Background: The Patient Health Questionnaire (PHQ-9) and Montgomery-Asberg Depression Rating Scale (MADRS) are commonly used scales to measure depression severity in older adults.
Methods: We utilized data from the Optimizing Outcomes of Treatment-Resistant Depression in Older Adults (OPTIMUM) clinical trial to produce conversion tables relating PHQ-9 and MADRS total scores. We split the sample into training (N = 555) and validation samples (N = 187). Equipercentile linking was performed on the training sample to produce conversion tables for PHQ-9 and MADRS. We compared the original and estimated scores in the validation sample with Bland-Altman analysis. We compared the depression severity level using the original and estimated scores with Chi-square tests.

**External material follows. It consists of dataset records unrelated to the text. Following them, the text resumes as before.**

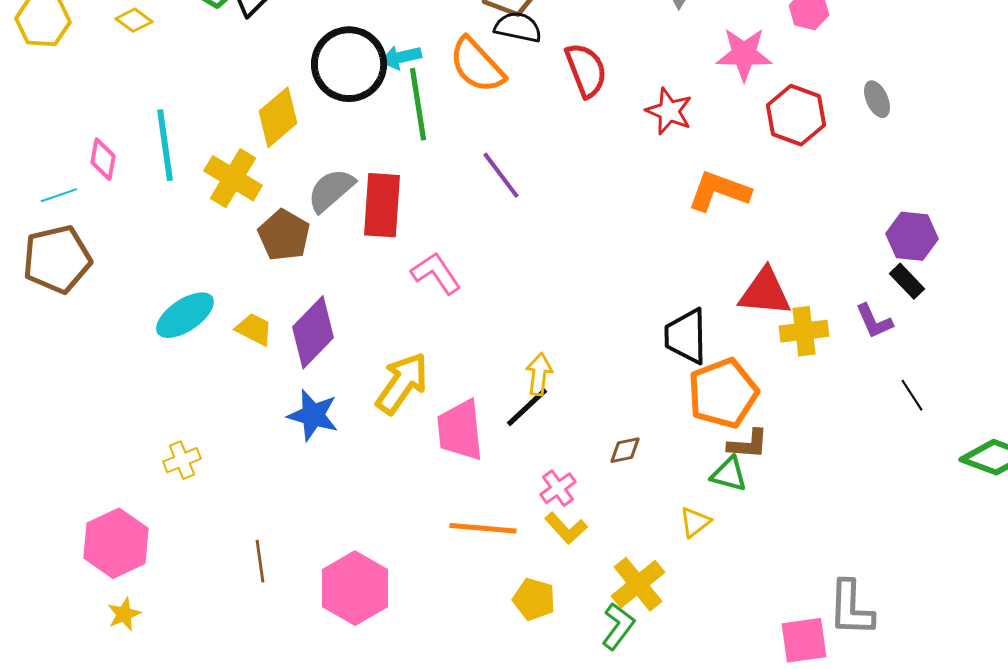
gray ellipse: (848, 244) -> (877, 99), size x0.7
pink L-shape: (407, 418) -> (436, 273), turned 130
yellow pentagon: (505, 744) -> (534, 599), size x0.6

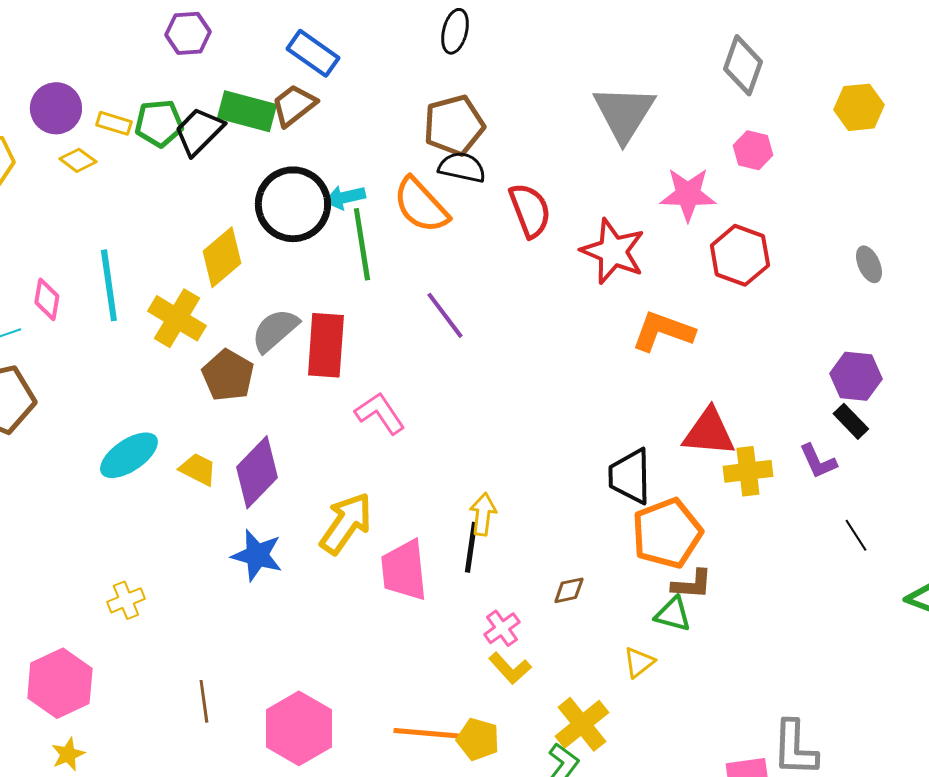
gray ellipse: (877, 99) -> (869, 264), moved
red star: (669, 111) -> (613, 251), size x1.4
black line: (527, 407) -> (471, 547), turned -39
orange line: (483, 528) -> (427, 733), moved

Results: The Bland-Altman analysis confirmed that differences between the original and estimated scores for at least 95 % of the sample fit within 1.96 standard deviations of the mean difference. Chi-square tests showed a significant difference in the proportion of participants at each depression severity category determined using the original and estimated scores.
Limitations: The conversion tables should be used with caution when comparing depression severity at the individual level.
Conclusions: Our conversion tables relating PHQ-9 and MADRS scores can be used to compare treatment outcomes using aggregate data in studies that only used one of these scales.
Keywords: Depression; Equating; Equipercentile linking; Late life depression; MADRS; Major depressive disorder; PHQ-9.